This project consists of creating a database composed of Major League Baseball (mlb) historical data. It includes the yearly pitching and batting statistics of every player that ever played the game, going back to the 1800’s. From this data, we will extract all of the players that were inducted in the MLB Hall of Fame in Cooperstown, NY. This data will be housed in separate batting and pitching tables with career stats for each of the players. There is a unique id included in the master player table that links back to another dataset (retrosheet.org not included due to time restraints) that can drill down to game by game stats for each player. This data can be used in several ways:
- Can be used to validate the performances of the inductee’s vs. all of the other players that have played the game. Comparing in this way can tell us if there are players in the Hall that shouldn’t be. And probably more importantly, tell us which players that aren’t inducted that should be. (The obvious exceptions not accounted for here are the players not inducted for conduct violations; ie. Steroid use and gambling).
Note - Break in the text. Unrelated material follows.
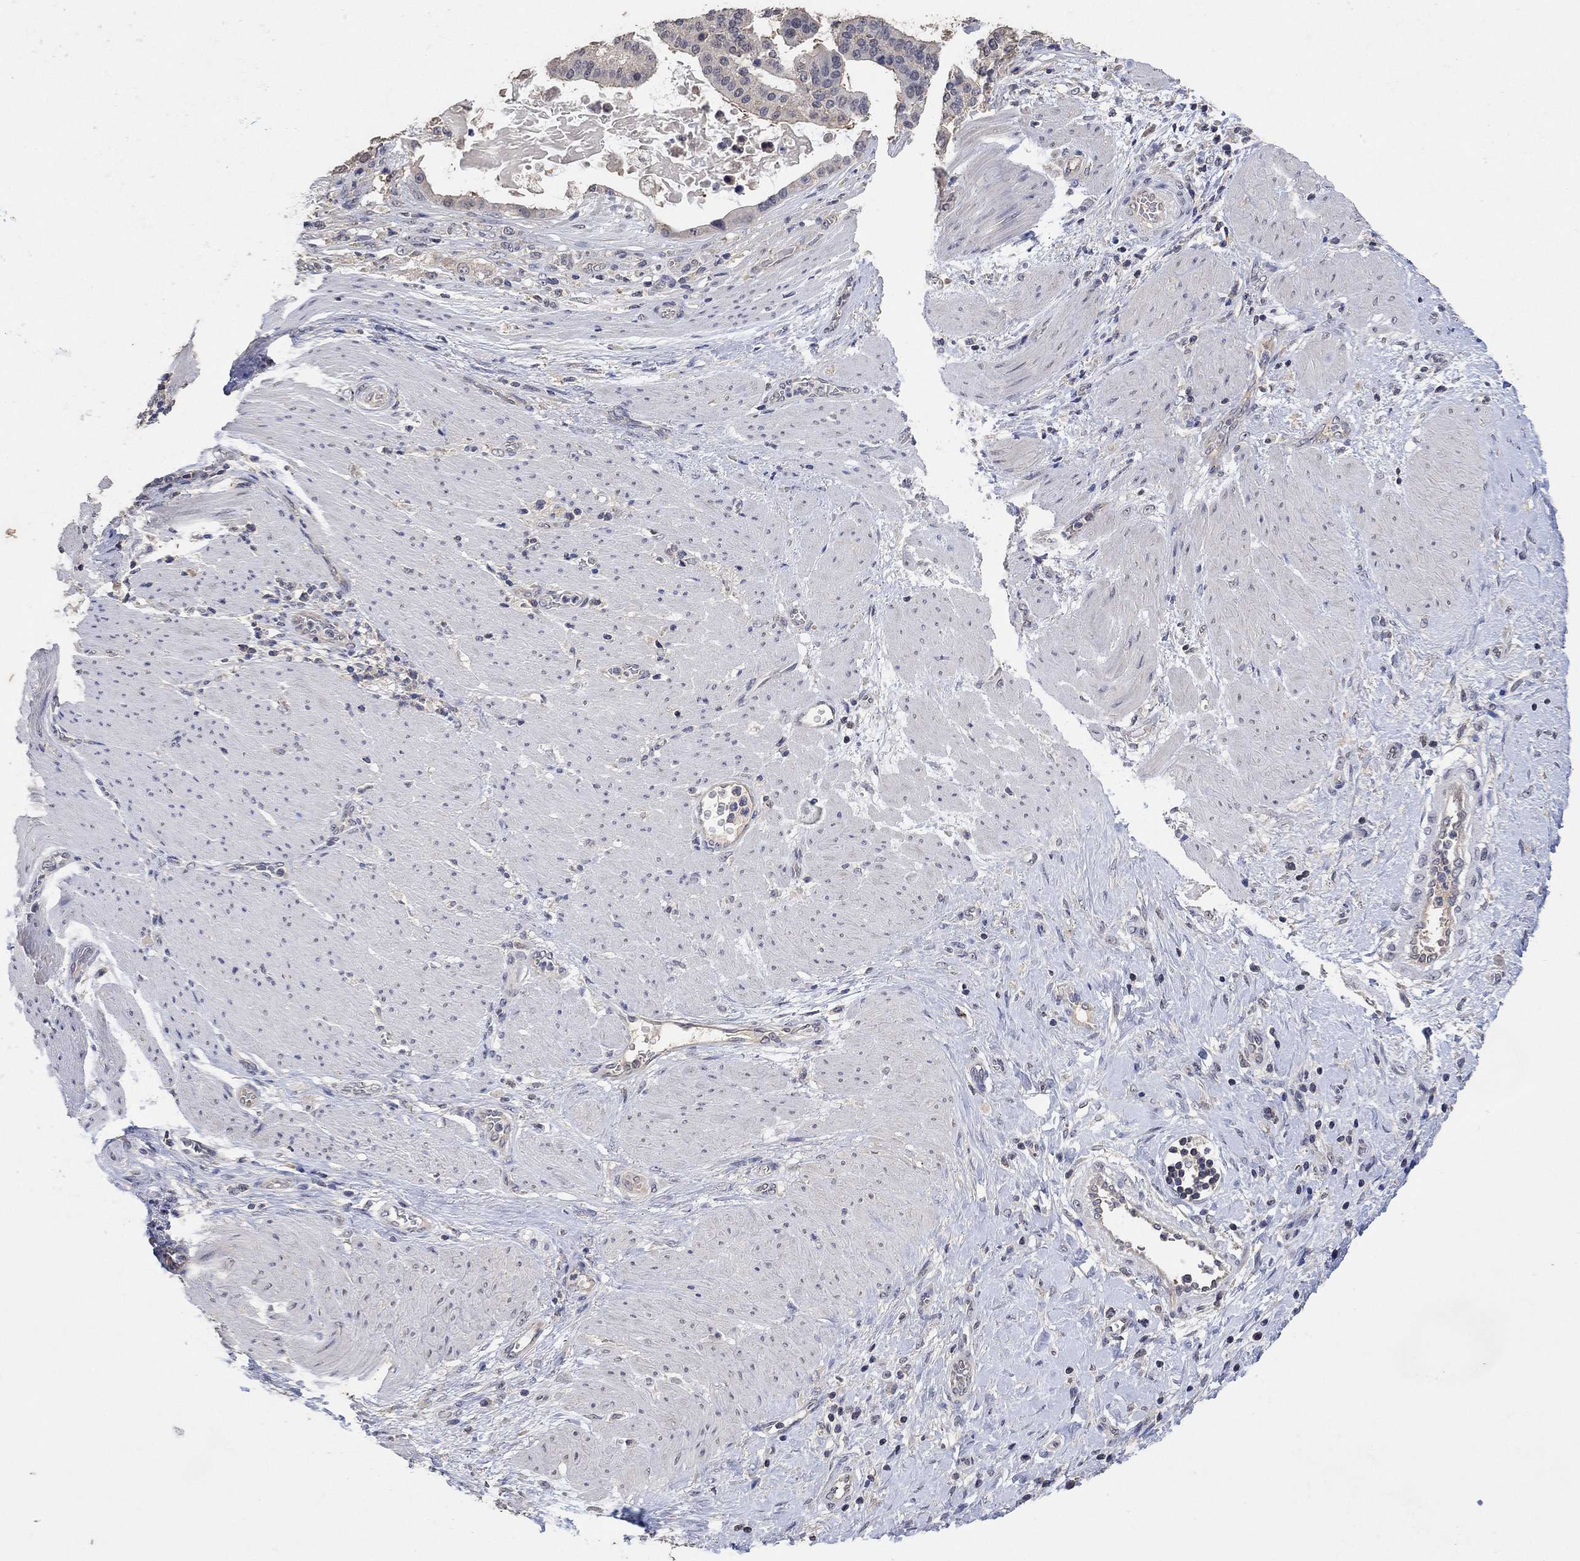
{"staining": {"intensity": "negative", "quantity": "none", "location": "none"}, "tissue": "stomach cancer", "cell_type": "Tumor cells", "image_type": "cancer", "snomed": [{"axis": "morphology", "description": "Adenocarcinoma, NOS"}, {"axis": "topography", "description": "Stomach"}], "caption": "DAB immunohistochemical staining of human adenocarcinoma (stomach) displays no significant expression in tumor cells.", "gene": "PTPN20", "patient": {"sex": "male", "age": 48}}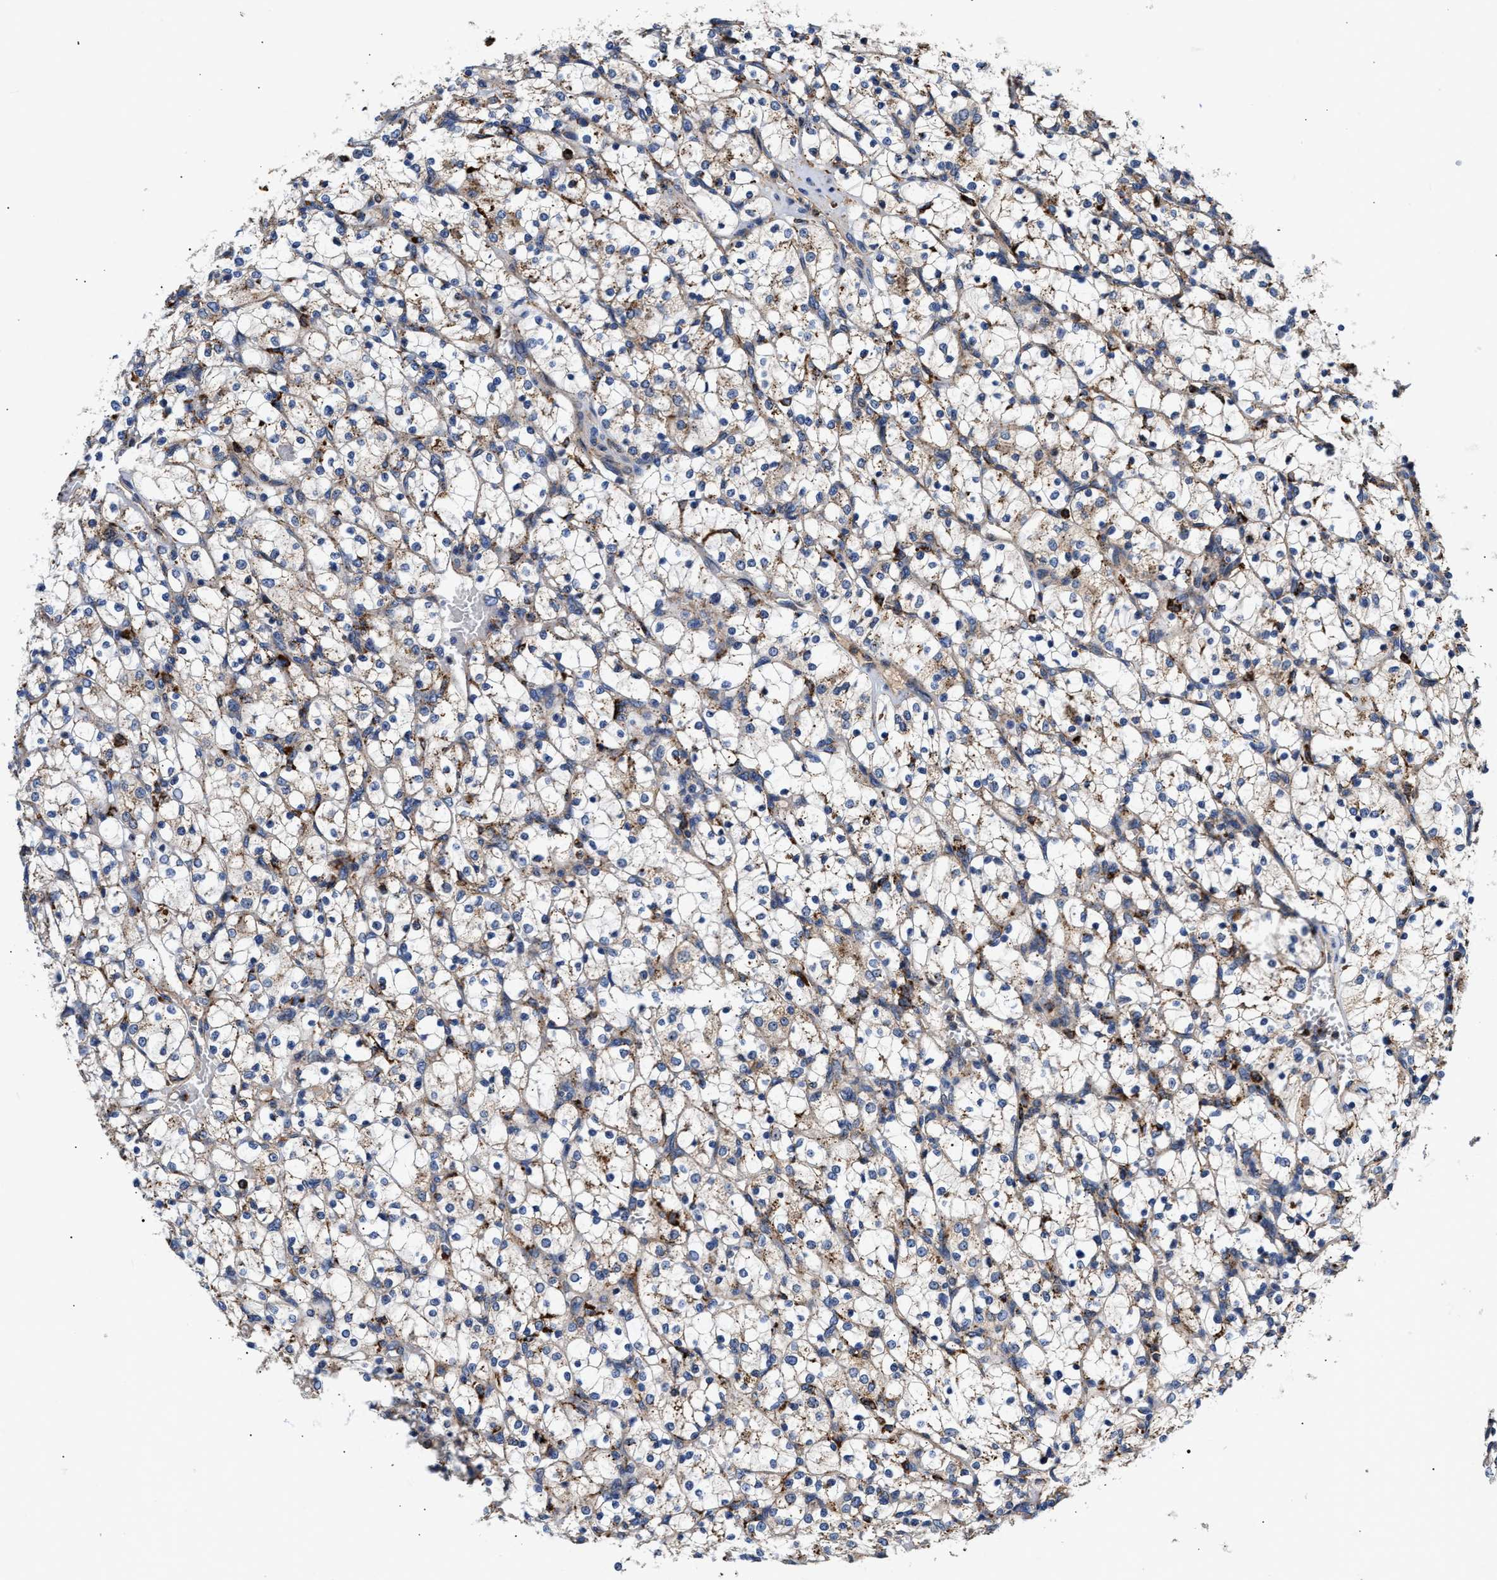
{"staining": {"intensity": "moderate", "quantity": "25%-75%", "location": "cytoplasmic/membranous"}, "tissue": "renal cancer", "cell_type": "Tumor cells", "image_type": "cancer", "snomed": [{"axis": "morphology", "description": "Adenocarcinoma, NOS"}, {"axis": "topography", "description": "Kidney"}], "caption": "Human renal cancer (adenocarcinoma) stained with a protein marker reveals moderate staining in tumor cells.", "gene": "CCDC146", "patient": {"sex": "female", "age": 69}}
- Since players are voted in by members of the Baseball Writers of America (BBWA), this data can also serve as a guideline to help them who is deserving based on their performance. They will be able to look at active players stats and determine their likelihood of being inducted once they retire (There is a 5 year waiting period post retirement before a player is eligible.)
- Players agents can also use data of this type for active players they are representing. If a player early in his career is on pace to put up hall of fame worthy numbers, the agent will have greater leverage to bargain with over the players salary.
The data we used consists of multiple csv files taken from a large, well-known baseball stats repository titled Lahman’s Baseball Database. http://www.seanlahman.com/baseball-archive/statistics/ There are many contributors to this data. The Society of American Baseball Research (SABR.org) and its member’s have been key contributors to this data-gathering effort. We have used the following for our project:
- People.csv: contains all of the demographic data for all players. The playerID field is used to join this table with all other tables in the database.
- Batting.csv: contains extensive stats for all batters by year played.
- Pitching.csv: contains extensive stats for all pitchers by year played.
- HallOfFame.csv: contains all hall of fame voting info. Includes year by year breakdown of all of the players that were on each years ballots (includes players not voted in) as well as the number of votes received.
Of the above data sources originally used, only the HallOfFame.csv was not stored in its original form. The other 3 were stored as is for further analysis. The final list of tables to be used in the production database include the following tables:
- People: All player demographics
- Hof_inductees: playerID and the year they were inducted Use the HallOfFame.csv as this source. Eliminated all of the players that were on the ballots but not inducted. Since this data will be used to get all of the yearly stats in the batting and pitching tables, we only kept the playerID’s of the inductees and the year they were inducted. This dataframe was also used as a python list to filter the other stat tables.
- Batting: All yearly batting stats for all players This was already clean and no further manipulating was required. It was directly loaded in the batting table.
- Career_hof_bat: Career batting stats for HOF players This table required several filters and groupings to get it into its final form ready to be loaded into the database.
- we used the python list from above to get only the hof-er’s playerID’s. We used this list to filter out only inductees.
- Since the original batting csv contained and extensive set of player stats, we only included the primary basic stats in this table.
- Once we had all of the yearly basic stats, we summed up all of the yearly stats into their overall career stats (one record per player). These career stats were validated by spot-checking with the career stats found on mlb.com.
- Pitching: All yearly pitching stats for all players This was already clean and no further manipulating was required. It was directly loaded in the pitching table.
- Career_hof_pitch: Career pitching stats for HOF pitchers The process for this table followed the steps required for the corresponding batting table… It required several filters and groupings to get it into its final form ready to be loaded into the database.
- we used the python list from above to get only the hof-er’s playerID’s. We used this list to filter out only inductees.
- Since the original pitching csv contained and extensive set of player stats, we only included the primary basic stats in this table.
- Once we had all of the yearly basic stats, we summed up all of the yearly stats into their overall career stats (one record per player). These career stats were validated by spot-checking with the career stats found on mlb.com.